#### DATA FOR PROCESSING:
+++++

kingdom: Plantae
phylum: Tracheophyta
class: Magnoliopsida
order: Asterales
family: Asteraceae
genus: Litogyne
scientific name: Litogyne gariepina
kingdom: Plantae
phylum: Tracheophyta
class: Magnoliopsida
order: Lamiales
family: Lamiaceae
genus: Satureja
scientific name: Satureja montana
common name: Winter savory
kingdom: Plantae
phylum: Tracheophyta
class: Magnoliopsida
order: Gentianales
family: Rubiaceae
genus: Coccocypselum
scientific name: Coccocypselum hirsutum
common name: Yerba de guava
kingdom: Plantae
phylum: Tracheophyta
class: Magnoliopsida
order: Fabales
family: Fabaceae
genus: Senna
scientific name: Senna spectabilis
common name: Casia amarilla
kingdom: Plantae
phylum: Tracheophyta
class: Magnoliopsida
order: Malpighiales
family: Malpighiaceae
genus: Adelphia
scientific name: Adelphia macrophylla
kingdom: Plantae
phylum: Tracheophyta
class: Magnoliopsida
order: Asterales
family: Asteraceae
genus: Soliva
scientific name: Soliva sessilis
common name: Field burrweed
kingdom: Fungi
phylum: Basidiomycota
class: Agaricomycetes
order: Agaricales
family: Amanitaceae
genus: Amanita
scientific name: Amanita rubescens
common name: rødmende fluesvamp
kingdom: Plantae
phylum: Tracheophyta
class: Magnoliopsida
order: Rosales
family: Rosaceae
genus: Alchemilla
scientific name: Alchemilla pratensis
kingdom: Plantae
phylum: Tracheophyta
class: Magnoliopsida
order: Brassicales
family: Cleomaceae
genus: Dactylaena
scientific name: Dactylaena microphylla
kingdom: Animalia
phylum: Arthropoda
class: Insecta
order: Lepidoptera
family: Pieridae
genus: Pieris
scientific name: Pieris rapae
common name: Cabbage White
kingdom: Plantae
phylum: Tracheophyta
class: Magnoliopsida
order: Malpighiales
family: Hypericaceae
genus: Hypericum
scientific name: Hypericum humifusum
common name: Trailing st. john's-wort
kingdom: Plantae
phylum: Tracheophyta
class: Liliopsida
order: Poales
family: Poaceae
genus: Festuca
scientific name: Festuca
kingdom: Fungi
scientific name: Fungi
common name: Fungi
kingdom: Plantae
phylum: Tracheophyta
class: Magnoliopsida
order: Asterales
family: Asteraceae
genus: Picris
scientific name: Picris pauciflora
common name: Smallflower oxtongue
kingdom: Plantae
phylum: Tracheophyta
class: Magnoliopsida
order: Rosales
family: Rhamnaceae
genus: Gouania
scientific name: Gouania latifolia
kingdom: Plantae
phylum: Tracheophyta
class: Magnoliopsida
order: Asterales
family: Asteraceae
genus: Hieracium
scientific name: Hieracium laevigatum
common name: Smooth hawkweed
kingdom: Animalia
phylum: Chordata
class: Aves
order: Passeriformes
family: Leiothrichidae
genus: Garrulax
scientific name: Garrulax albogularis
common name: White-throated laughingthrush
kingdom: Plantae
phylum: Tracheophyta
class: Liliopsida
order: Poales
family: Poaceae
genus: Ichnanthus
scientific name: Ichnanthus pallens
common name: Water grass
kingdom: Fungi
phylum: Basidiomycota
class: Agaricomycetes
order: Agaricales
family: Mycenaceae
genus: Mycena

+++++

#### DIRECTIONS:
Copy every line of the items above, swapping "common name" for "vernacular name" each time it occurs and keeping all other text the same.

#### ANSWER IN FULL:
kingdom: Plantae
phylum: Tracheophyta
class: Magnoliopsida
order: Asterales
family: Asteraceae
genus: Litogyne
scientific name: Litogyne gariepina
kingdom: Plantae
phylum: Tracheophyta
class: Magnoliopsida
order: Lamiales
family: Lamiaceae
genus: Satureja
scientific name: Satureja montana
vernacular name: Winter savory
kingdom: Plantae
phylum: Tracheophyta
class: Magnoliopsida
order: Gentianales
family: Rubiaceae
genus: Coccocypselum
scientific name: Coccocypselum hirsutum
vernacular name: Yerba de guava
kingdom: Plantae
phylum: Tracheophyta
class: Magnoliopsida
order: Fabales
family: Fabaceae
genus: Senna
scientific name: Senna spectabilis
vernacular name: Casia amarilla
kingdom: Plantae
phylum: Tracheophyta
class: Magnoliopsida
order: Malpighiales
family: Malpighiaceae
genus: Adelphia
scientific name: Adelphia macrophylla
kingdom: Plantae
phylum: Tracheophyta
class: Magnoliopsida
order: Asterales
family: Asteraceae
genus: Soliva
scientific name: Soliva sessilis
vernacular name: Field burrweed
kingdom: Fungi
phylum: Basidiomycota
class: Agaricomycetes
order: Agaricales
family: Amanitaceae
genus: Amanita
scientific name: Amanita rubescens
vernacular name: rødmende fluesvamp
kingdom: Plantae
phylum: Tracheophyta
class: Magnoliopsida
order: Rosales
family: Rosaceae
genus: Alchemilla
scientific name: Alchemilla pratensis
kingdom: Plantae
phylum: Tracheophyta
class: Magnoliopsida
order: Brassicales
family: Cleomaceae
genus: Dactylaena
scientific name: Dactylaena microphylla
kingdom: Animalia
phylum: Arthropoda
class: Insecta
order: Lepidoptera
family: Pieridae
genus: Pieris
scientific name: Pieris rapae
vernacular name: Cabbage White
kingdom: Plantae
phylum: Tracheophyta
class: Magnoliopsida
order: Malpighiales
family: Hypericaceae
genus: Hypericum
scientific name: Hypericum humifusum
vernacular name: Trailing st. john's-wort
kingdom: Plantae
phylum: Tracheophyta
class: Liliopsida
order: Poales
family: Poaceae
genus: Festuca
scientific name: Festuca
kingdom: Fungi
scientific name: Fungi
vernacular name: Fungi
kingdom: Plantae
phylum: Tracheophyta
class: Magnoliopsida
order: Asterales
family: Asteraceae
genus: Picris
scientific name: Picris pauciflora
vernacular name: Smallflower oxtongue
kingdom: Plantae
phylum: Tracheophyta
class: Magnoliopsida
order: Rosales
family: Rhamnaceae
genus: Gouania
scientific name: Gouania latifolia
kingdom: Plantae
phylum: Tracheophyta
class: Magnoliopsida
order: Asterales
family: Asteraceae
genus: Hieracium
scientific name: Hieracium laevigatum
vernacular name: Smooth hawkweed
kingdom: Animalia
phylum: Chordata
class: Aves
order: Passeriformes
family: Leiothrichidae
genus: Garrulax
scientific name: Garrulax albogularis
vernacular name: White-throated laughingthrush
kingdom: Plantae
phylum: Tracheophyta
class: Liliopsida
order: Poales
family: Poaceae
genus: Ichnanthus
scientific name: Ichnanthus pallens
vernacular name: Water grass
kingdom: Fungi
phylum: Basidiomycota
class: Agaricomycetes
order: Agaricales
family: Mycenaceae
genus: Mycena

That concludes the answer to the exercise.